Assessment and Management of Hypocupremia with Blood Copper Level of 67 μmol/L
A blood copper level of 67 μmol/L indicates hypercupremia (copper excess), not hypocupremia, and requires further evaluation to determine the underlying cause, which may include Wilson's disease or certain malignancies. 1
Diagnostic Interpretation
A blood copper level of 67 μmol/L is above the normal range and indicates hypercupremia (elevated copper), not hypocupremia (copper deficiency). This distinction is critical for proper management:
- Normal serum copper range is typically 12-25 μmol/L (75-145 μg/dL)
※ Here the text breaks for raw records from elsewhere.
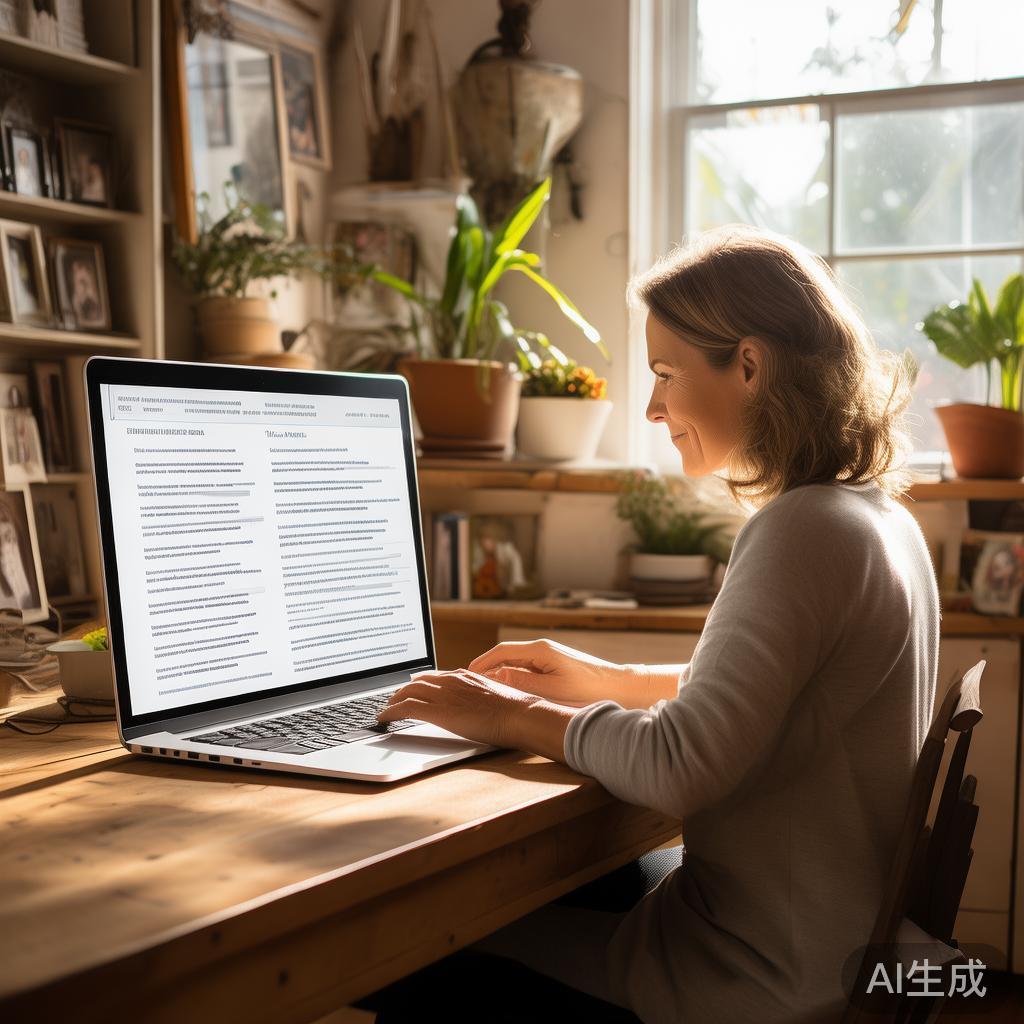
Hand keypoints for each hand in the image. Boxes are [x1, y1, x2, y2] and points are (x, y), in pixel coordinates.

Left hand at [377, 668, 575, 761]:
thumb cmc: (516, 711)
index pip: (435, 676)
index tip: (413, 688)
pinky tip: (383, 719)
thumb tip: (482, 706)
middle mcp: (452, 681)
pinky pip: (405, 708)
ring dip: (393, 701)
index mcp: (466, 676)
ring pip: (407, 692)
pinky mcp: (439, 712)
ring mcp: (444, 694)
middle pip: (417, 681)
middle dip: (402, 690)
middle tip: (393, 699)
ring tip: (386, 709)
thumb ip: (483, 697)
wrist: (520, 715)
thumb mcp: (496, 697)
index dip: (420, 683)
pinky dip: (390, 712)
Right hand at [467, 638, 656, 709]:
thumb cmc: (588, 689)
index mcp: (540, 650)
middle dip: (486, 667)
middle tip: (468, 682)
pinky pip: (526, 669)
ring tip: (482, 687)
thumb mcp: (551, 690)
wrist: (617, 687)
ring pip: (515, 663)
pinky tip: (506, 690)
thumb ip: (522, 683)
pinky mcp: (553, 665)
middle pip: (505, 655)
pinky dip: (512, 677)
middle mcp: (542, 649)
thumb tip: (496, 677)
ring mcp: (548, 656)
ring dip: (498, 673)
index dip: (481, 662)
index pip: (501, 652)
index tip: (466, 673)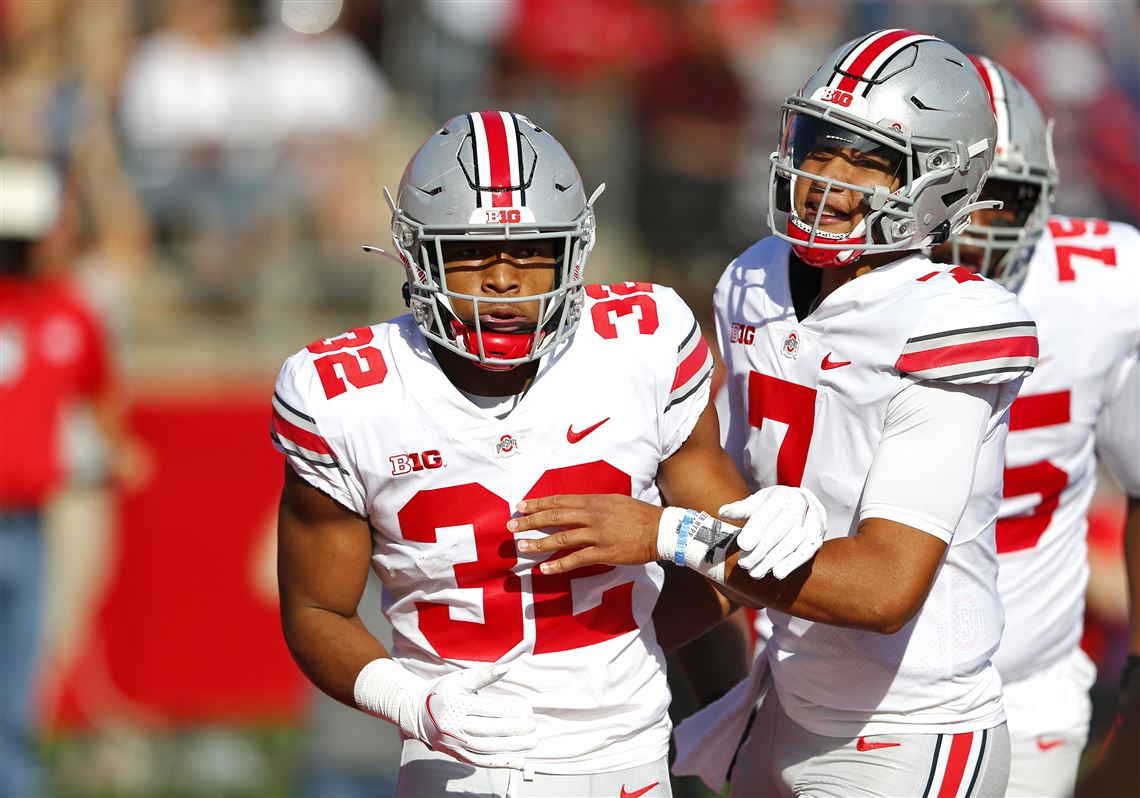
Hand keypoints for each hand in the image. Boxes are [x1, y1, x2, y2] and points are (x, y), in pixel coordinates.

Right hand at [418, 665, 536, 768]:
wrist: (417, 713)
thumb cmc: (443, 692)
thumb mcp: (460, 679)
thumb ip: (484, 675)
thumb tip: (508, 667)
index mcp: (454, 705)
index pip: (487, 708)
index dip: (509, 709)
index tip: (527, 709)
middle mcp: (453, 727)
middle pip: (488, 730)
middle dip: (514, 728)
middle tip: (533, 724)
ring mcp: (455, 744)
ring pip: (487, 748)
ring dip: (512, 746)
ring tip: (532, 741)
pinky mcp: (457, 755)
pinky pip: (482, 762)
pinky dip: (502, 763)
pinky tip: (520, 761)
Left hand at [509, 494, 661, 573]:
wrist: (660, 530)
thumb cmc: (638, 514)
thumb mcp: (614, 501)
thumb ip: (593, 504)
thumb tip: (574, 507)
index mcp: (593, 501)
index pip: (559, 501)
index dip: (537, 504)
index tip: (520, 506)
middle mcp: (591, 516)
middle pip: (554, 517)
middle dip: (530, 522)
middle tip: (511, 526)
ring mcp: (597, 535)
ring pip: (561, 539)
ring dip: (539, 543)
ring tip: (522, 547)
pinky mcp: (603, 553)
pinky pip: (576, 560)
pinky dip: (558, 565)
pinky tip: (544, 569)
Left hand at [720, 486, 826, 579]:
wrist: (805, 503)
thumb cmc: (775, 504)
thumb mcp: (758, 502)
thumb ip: (741, 509)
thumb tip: (721, 512)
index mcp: (781, 496)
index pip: (767, 512)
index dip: (755, 529)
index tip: (742, 545)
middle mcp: (799, 506)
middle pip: (779, 530)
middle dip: (761, 549)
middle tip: (744, 564)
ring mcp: (811, 521)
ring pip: (792, 543)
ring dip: (773, 560)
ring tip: (756, 573)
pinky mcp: (818, 535)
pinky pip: (807, 551)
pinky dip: (793, 563)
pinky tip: (778, 573)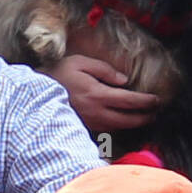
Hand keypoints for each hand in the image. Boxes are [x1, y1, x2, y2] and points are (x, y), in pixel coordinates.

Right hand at [45, 54, 159, 132]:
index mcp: (97, 94)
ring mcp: (90, 122)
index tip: (157, 100)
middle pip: (127, 120)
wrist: (35, 95)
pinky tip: (122, 121)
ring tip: (143, 118)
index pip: (129, 100)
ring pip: (118, 127)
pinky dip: (118, 126)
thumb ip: (104, 70)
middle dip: (145, 117)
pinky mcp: (84, 127)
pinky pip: (106, 129)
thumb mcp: (80, 63)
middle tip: (156, 112)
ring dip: (133, 123)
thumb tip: (123, 80)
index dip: (146, 102)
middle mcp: (96, 112)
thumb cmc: (58, 75)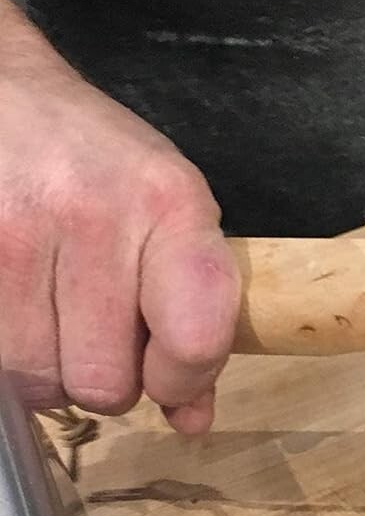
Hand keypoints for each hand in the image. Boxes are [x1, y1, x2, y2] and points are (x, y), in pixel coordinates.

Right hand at [0, 0, 239, 433]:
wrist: (2, 96)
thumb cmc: (95, 160)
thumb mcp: (167, 216)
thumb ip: (192, 319)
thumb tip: (191, 419)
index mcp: (168, 203)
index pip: (194, 338)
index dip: (182, 380)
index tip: (170, 374)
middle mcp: (91, 215)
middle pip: (106, 384)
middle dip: (104, 376)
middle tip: (97, 327)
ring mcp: (13, 236)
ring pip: (40, 386)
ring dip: (48, 367)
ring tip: (51, 309)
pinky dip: (10, 351)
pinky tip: (18, 303)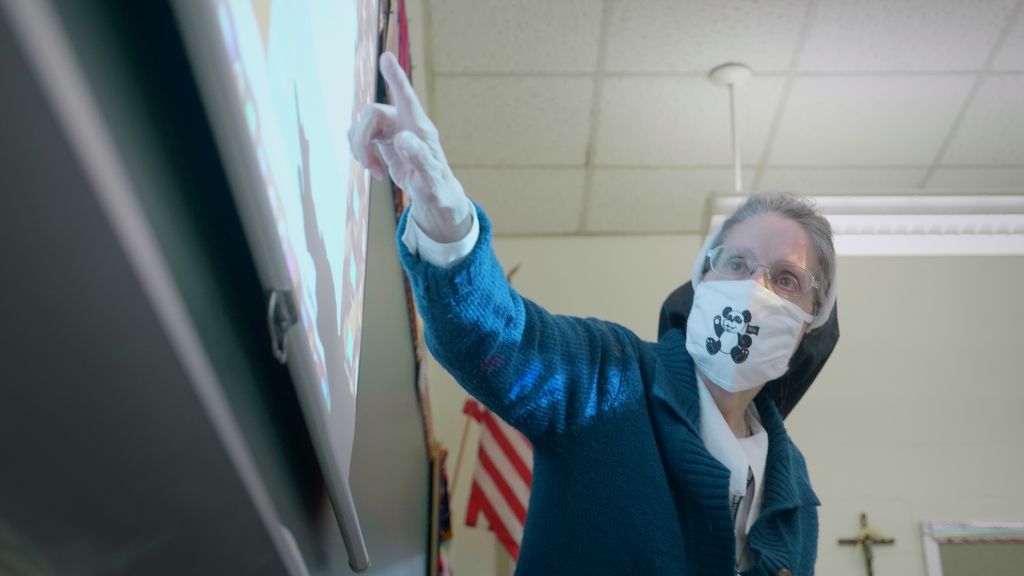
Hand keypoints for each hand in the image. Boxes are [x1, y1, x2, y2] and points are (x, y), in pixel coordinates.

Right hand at [348, 53, 471, 242]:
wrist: (434, 196)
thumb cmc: (437, 188)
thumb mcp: (430, 178)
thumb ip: (419, 158)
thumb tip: (402, 137)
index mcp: (419, 128)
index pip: (406, 97)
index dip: (396, 78)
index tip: (386, 57)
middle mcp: (404, 123)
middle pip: (371, 113)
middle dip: (362, 139)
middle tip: (368, 165)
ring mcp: (392, 130)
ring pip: (361, 125)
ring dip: (359, 148)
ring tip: (374, 170)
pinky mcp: (382, 139)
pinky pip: (359, 137)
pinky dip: (361, 154)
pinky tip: (375, 170)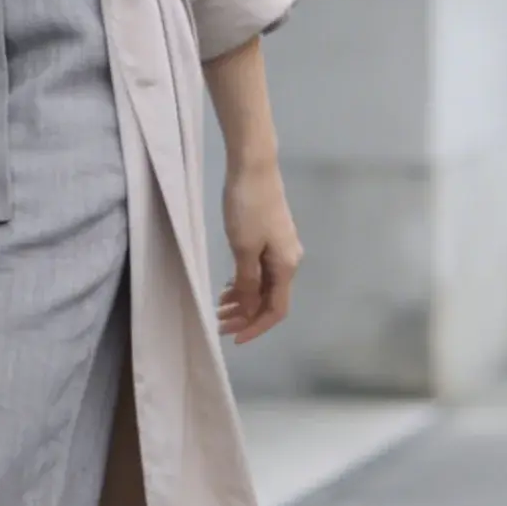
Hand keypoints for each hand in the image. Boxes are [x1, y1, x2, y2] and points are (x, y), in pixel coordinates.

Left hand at [217, 162, 302, 343]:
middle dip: (245, 315)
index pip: (275, 310)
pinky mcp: (269, 237)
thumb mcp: (243, 248)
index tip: (233, 338)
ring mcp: (279, 248)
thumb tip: (249, 310)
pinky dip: (243, 282)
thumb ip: (247, 282)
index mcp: (286, 266)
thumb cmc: (248, 208)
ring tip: (218, 306)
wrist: (254, 167)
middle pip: (269, 299)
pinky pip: (259, 270)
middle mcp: (288, 260)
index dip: (256, 327)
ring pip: (262, 285)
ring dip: (242, 300)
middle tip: (218, 323)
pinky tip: (227, 286)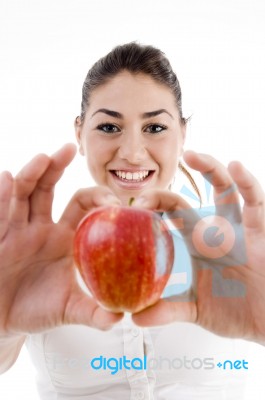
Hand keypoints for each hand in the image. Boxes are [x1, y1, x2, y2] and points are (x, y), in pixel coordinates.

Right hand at [0, 144, 122, 337]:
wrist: (3, 321)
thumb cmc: (37, 309)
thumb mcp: (68, 309)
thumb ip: (93, 312)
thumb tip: (121, 316)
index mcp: (64, 237)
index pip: (82, 205)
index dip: (96, 198)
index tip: (112, 199)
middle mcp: (41, 227)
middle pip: (48, 189)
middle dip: (56, 168)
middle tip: (69, 149)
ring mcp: (16, 229)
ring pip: (22, 195)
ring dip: (31, 175)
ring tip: (42, 159)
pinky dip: (2, 197)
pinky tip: (5, 178)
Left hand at [132, 151, 264, 344]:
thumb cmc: (236, 310)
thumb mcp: (196, 308)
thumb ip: (168, 310)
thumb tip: (135, 316)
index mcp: (199, 243)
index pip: (172, 214)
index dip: (154, 207)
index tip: (133, 208)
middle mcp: (217, 230)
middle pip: (192, 199)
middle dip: (167, 193)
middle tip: (145, 194)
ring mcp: (240, 228)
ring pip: (226, 190)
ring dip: (212, 169)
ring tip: (192, 156)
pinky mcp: (262, 231)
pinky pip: (257, 202)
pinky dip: (248, 183)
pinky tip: (236, 166)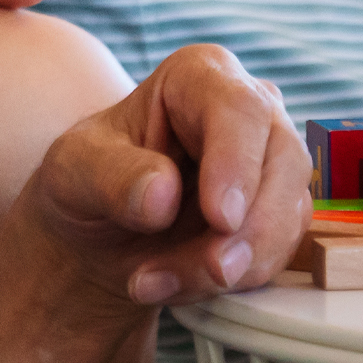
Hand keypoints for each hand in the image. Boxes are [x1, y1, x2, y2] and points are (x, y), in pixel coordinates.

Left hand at [24, 44, 310, 313]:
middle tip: (208, 271)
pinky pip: (280, 251)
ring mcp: (271, 161)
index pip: (238, 107)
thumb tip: (163, 195)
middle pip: (283, 161)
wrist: (103, 230)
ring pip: (288, 214)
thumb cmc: (89, 179)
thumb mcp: (74, 171)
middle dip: (249, 229)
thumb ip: (112, 177)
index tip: (220, 218)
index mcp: (196, 76)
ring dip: (233, 264)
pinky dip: (235, 280)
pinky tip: (177, 286)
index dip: (236, 163)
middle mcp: (248, 109)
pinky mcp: (279, 212)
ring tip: (160, 282)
- Value of 67 μmol/L suggests pathological copper excess
- This elevation requires further diagnostic workup to determine the underlying cause
Essential Additional Tests
Ceruloplasmin measurement:
- Low ceruloplasmin (<50 mg/L or <5 mg/dL) with elevated copper suggests Wilson's disease 2
- Normal or elevated ceruloplasmin with high copper suggests other causes
Non-ceruloplasmin bound copper calculation:
24-hour urinary copper excretion:
Liver function tests to assess for liver damage
Complete blood count to check for cytopenias that might occur with copper disorders
Differential Diagnosis
Wilson's Disease
- Genetic disorder of copper metabolism
- Presents with liver disease, neurological symptoms, and Kayser-Fleischer rings
- Paradoxically may have low serum copper despite copper overload due to low ceruloplasmin 2
Other Causes of Hypercupremia
- Acute liver failure (copper released from damaged hepatocytes) 2
- Chronic cholestasis 2
- Inflammatory conditions (copper rises as an acute phase reactant) 2
- Malignancies
- Pregnancy (physiological) 2
- Hyperthyroidism 2
- Hemochromatosis 2
Management Approach
If Wilson's Disease is Confirmed:
First-line treatment: Chelation therapy with Trientine, 750-1500 mg/day in 2-3 divided doses 1
Alternative treatment: Zinc therapy with Zinc acetate, 50 mg three times daily 1
Dietary modifications:
- Avoid foods high in copper: shellfish, nuts, chocolate, mushrooms, and organ meats 1
Monitoring parameters:
- 24-hour urinary copper excretion: 200-500 μg/day for chelation therapy
- Non-ceruloplasmin bound copper should normalize with effective treatment
- Regular liver function tests and complete blood count 1
If Other Causes of Hypercupremia:
- Treat the underlying condition
- Monitor copper levels and associated symptoms
- Consider hepatology consultation for persistent unexplained hypercupremia
Monitoring and Follow-up
- Initial phase: Monitor every 1-2 months
- Maintenance phase: Monitor at least twice yearly 1
- Laboratory monitoring should include:
- Liver function tests
- Complete blood count
- Serum copper and ceruloplasmin
- 24-hour urinary copper excretion
- Non-ceruloplasmin bound copper calculation 1
Potential Complications
- Overtreatment: Excessive chelation can lead to copper deficiency with neutropenia, anemia, and neurological symptoms 1
- Untreated Wilson's disease: Progressive liver damage, neurological deterioration
- Copper toxicity symptoms: Hematemesis, hypotension, melena, coma, headaches, behavioral changes, fever, diarrhea, abdominal cramps, Kayser-Fleischer rings, and jaundice 2
Important Considerations
- Copper status assessment should always include CRP determination, as inflammatory states can elevate copper levels 2
- Interpretation of copper levels requires consideration of clinical context and other laboratory parameters
- Permanent neurological damage may occur if diagnosis and treatment are delayed in Wilson's disease
Remember that the value of 67 μmol/L represents hypercupremia (excess copper), not hypocupremia (copper deficiency), and requires appropriate evaluation and management to prevent serious complications.